Directions | Among the lines of the records, find all that carry the word "learning" and copy them.

Material for this task |
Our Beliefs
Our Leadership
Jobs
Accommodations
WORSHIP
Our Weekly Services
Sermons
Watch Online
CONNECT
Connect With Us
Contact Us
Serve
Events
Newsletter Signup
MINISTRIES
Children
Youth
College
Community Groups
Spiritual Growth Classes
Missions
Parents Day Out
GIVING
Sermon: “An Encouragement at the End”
* * *
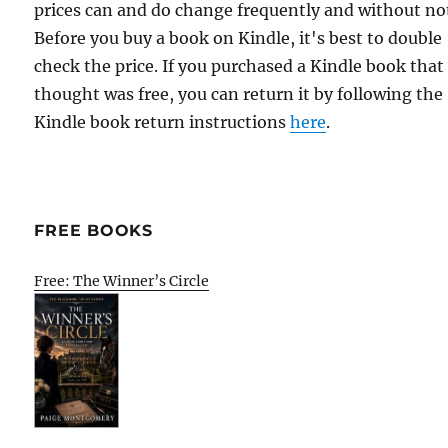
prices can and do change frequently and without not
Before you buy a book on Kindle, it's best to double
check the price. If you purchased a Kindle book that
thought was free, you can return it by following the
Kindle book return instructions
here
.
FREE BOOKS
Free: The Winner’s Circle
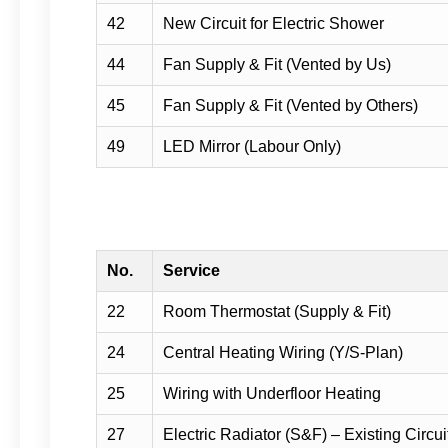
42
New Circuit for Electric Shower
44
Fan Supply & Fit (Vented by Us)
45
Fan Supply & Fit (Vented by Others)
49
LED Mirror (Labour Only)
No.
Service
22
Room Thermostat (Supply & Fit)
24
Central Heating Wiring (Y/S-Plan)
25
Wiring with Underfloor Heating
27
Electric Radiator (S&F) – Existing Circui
--
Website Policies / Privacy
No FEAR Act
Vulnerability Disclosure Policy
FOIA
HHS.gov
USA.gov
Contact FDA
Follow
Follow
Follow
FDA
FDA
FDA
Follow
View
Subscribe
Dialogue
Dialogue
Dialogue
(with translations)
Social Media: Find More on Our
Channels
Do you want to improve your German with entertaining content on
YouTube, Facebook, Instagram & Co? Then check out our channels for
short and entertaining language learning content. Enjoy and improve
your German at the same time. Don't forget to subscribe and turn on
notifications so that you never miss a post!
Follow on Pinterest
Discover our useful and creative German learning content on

Solution below |
short and entertaining language learning content. Enjoy and improve
Discover our useful and creative German learning content on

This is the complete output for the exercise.